Dog Sports are a Journey, Not a Destination
The key to getting involved, and staying involved, in dog sports is to realize it’s about the journey, not the destination. It’s about the fun of having a different, more structured play activity that your dog and you enjoy together and that will deepen your bond with each other. Too often, people will try a dog sport once or twice, realize it’s going to take time to master, and quit. But they don’t stop to think that “Gee, I had no fun chasing that dog disc because I didn’t catch it” said no dog, ever. Your dog is just happy for the attention, the activity, and exercise. Catching the disc is an added bonus. And the added bonus for you is a well-exercised dog that is more likely to be a dog with few or no behavioral issues. What we call “behavioral issues” are often what dogs call “I’m bored and need mental and physical stimulation.” This is not to say that the competition isn’t fun, too, it is; but if you’re only goal is winning, you’re missing the point.
Dog Disc Sports
Dog disc sports are perhaps the easiest dog sports to get involved in because throwing and practicing with a disc is something you can do in your own backyard. Distance/Accuracy is the foundation of the sport and is a competition where a dog and handler score points by completing as many catches as possible on a field with marked scoring zones in an allotted time. Freestyle is also a timed event where a handler and dog perform a routine of tricks, throws, and catches to music using multiple discs. The two major leagues in dog disc sports are Skyhoundz and UFO. The Skyhoundz website offers training videos for sale. In the Las Vegas area, the Atomic Dogs club offers opportunities for dog disc practices and play.
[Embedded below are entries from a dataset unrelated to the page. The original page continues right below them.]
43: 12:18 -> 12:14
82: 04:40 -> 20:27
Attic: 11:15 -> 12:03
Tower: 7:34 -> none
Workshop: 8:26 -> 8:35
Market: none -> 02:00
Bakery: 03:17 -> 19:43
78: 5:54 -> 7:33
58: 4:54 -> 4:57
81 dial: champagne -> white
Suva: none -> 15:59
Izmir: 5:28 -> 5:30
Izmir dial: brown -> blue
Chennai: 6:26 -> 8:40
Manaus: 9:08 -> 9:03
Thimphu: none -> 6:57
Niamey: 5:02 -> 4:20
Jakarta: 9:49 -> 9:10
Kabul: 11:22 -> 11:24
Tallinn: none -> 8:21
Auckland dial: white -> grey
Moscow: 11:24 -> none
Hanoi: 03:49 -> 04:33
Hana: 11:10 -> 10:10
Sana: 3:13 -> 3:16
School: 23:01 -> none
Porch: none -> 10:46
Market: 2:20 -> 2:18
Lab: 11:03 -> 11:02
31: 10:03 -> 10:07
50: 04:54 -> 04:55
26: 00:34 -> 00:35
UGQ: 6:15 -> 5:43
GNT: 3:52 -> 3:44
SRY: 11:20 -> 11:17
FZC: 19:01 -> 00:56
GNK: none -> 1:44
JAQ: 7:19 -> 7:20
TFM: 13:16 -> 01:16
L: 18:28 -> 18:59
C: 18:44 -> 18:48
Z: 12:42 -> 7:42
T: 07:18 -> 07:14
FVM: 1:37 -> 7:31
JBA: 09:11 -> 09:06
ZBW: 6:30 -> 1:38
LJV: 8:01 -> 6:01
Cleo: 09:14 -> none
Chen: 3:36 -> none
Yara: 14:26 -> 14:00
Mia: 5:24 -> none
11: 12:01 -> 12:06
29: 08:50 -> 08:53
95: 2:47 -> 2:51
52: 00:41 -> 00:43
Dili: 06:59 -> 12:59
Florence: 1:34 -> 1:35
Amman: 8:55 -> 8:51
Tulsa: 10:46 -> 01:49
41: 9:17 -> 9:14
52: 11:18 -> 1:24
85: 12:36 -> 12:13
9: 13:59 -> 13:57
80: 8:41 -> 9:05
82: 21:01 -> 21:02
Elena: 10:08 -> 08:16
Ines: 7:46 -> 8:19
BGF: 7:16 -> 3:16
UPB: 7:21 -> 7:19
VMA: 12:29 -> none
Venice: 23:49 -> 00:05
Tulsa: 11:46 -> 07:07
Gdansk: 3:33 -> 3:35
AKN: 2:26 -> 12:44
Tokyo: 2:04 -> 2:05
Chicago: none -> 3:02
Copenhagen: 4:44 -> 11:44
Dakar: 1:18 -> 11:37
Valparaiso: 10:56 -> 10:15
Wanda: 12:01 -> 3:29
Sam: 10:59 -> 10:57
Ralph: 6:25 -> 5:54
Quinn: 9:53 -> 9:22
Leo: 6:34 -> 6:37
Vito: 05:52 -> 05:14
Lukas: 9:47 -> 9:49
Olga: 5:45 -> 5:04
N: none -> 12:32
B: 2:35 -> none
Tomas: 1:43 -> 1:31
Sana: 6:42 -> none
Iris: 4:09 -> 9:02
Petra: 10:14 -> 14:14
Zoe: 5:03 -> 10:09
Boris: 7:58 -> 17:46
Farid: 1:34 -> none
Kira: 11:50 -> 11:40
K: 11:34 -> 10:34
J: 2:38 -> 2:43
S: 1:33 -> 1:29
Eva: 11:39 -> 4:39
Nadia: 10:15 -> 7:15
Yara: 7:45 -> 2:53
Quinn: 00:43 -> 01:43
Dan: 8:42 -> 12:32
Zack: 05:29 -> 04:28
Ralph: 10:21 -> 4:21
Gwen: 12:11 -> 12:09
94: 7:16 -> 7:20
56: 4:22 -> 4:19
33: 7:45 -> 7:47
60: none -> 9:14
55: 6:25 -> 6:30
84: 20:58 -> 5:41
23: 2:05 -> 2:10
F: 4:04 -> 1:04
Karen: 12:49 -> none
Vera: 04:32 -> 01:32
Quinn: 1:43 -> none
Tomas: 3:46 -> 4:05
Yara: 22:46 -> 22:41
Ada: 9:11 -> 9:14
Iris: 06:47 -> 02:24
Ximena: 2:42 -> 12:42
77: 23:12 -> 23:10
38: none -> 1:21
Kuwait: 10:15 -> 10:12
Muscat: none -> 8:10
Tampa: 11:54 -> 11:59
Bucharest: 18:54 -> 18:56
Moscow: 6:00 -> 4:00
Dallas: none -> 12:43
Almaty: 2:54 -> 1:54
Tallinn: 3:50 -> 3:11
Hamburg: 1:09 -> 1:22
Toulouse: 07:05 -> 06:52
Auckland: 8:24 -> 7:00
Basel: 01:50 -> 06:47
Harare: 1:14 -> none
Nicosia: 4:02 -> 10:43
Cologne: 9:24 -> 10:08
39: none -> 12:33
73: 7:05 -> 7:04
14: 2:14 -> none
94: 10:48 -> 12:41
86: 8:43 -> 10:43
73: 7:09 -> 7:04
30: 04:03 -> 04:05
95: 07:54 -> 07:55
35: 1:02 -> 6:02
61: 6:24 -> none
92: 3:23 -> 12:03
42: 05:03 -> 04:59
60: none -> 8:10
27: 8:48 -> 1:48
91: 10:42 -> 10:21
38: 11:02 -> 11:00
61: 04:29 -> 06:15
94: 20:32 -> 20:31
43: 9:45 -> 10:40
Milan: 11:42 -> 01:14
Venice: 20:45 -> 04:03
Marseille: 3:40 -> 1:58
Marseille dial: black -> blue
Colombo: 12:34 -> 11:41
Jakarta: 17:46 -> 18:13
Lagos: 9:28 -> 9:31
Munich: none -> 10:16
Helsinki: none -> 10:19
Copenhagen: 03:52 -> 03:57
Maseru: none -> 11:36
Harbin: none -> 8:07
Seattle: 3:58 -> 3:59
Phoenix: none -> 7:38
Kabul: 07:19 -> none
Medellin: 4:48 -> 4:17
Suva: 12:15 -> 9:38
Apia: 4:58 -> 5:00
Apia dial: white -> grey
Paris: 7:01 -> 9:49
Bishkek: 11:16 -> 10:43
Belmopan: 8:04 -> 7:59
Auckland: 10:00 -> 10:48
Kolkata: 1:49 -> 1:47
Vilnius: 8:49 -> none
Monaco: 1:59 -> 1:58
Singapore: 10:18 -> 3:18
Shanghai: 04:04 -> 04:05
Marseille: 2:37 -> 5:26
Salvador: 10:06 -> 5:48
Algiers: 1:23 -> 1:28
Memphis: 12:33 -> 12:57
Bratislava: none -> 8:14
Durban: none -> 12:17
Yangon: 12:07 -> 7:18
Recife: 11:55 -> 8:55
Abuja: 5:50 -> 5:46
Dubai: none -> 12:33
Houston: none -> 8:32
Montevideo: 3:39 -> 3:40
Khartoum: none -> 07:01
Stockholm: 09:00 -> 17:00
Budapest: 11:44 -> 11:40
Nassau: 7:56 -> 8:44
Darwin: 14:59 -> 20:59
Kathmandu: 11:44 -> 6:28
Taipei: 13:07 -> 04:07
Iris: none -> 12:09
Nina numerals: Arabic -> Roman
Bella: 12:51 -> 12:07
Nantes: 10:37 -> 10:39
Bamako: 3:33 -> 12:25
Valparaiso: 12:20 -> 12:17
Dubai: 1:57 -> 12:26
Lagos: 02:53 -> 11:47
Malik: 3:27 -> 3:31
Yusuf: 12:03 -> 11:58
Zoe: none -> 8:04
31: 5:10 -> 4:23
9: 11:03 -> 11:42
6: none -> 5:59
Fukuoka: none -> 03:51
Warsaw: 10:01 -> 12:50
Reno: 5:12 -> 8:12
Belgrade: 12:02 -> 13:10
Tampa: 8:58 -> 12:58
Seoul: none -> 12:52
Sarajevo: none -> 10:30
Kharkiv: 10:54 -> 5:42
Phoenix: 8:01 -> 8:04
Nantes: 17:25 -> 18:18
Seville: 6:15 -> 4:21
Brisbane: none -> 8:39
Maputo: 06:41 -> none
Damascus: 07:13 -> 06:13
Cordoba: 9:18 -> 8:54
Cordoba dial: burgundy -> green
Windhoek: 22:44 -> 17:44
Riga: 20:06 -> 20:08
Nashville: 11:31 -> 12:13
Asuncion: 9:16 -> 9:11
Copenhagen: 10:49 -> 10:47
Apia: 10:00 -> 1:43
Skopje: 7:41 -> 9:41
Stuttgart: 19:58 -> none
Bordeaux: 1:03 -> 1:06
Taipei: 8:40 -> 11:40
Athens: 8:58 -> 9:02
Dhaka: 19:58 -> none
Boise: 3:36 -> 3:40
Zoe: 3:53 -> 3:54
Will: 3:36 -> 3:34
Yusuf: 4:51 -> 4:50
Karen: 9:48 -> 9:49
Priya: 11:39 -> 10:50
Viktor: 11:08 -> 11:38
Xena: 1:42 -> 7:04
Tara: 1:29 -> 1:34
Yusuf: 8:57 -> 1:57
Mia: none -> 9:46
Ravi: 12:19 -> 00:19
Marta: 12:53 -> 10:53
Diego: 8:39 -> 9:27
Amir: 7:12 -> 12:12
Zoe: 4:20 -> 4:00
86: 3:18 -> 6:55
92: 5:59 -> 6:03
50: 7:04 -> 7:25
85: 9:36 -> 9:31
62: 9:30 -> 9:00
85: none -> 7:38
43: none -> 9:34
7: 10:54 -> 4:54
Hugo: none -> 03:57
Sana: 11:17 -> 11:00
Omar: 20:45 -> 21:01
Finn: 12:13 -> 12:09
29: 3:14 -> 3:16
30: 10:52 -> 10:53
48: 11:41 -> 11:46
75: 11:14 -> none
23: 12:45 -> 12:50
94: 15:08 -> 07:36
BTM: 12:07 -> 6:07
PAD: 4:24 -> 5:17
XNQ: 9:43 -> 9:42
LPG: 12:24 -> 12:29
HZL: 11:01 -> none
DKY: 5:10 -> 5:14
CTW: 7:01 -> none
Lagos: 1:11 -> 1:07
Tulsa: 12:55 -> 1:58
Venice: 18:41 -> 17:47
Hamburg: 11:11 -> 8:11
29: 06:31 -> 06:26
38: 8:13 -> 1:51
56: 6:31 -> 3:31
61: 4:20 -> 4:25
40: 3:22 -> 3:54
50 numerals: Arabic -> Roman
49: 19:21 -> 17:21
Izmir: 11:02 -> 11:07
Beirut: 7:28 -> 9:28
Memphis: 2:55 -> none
Flyball is a dog relay race that involves four dogs and handlers per team. Dogs are taught to run a 51-foot course that features four hurdles spaced 10-feet apart. Fifteen feet from the fourth hurdle is a box that releases a tennis ball when the dog lands on the angled pad. The dog catches the ball and then runs back over the hurdles to the finish/starting line, where the next dog is released. The first team to have all four dogs complete the course with no errors wins. Flyball is a sport of milliseconds. There are two leagues, U-FLI (United Flyball League International) and NAFA (North American Flyball Association, Inc.). There is an active flyball community in Las Vegas. Contact information to learn more about teams can be found on the league sites.
Canine Freestyle (sometimes commonly called “dog dancing) is a choreographed musical performance by a dog/handler team. This sport involves training your dog to do a series of tricks such as walking backwards, jumping, weaving in and out of your legs and moving in sync with you. These tricks are then put together as a routine to music. The sky is the limit on dog/handler team creativity, as just about any move is allowed as long as it doesn’t put your dog or you in danger. To learn more about the sport or for those interested in competing, there are two leagues for canine freestyle, the Canine Freestyle Federation and WCFO (World Canine Freestyle Organization, Inc.). Classes are available in the Las Vegas area.
While these are perhaps the most well-known organized dog sports there are others including dock jumping, herding trails, lure coursing, rally obedience, and conformation. Whatever dog sport you choose, with patience and a positive attitude you’ll enjoy the benefits of a deeper bond with your dog.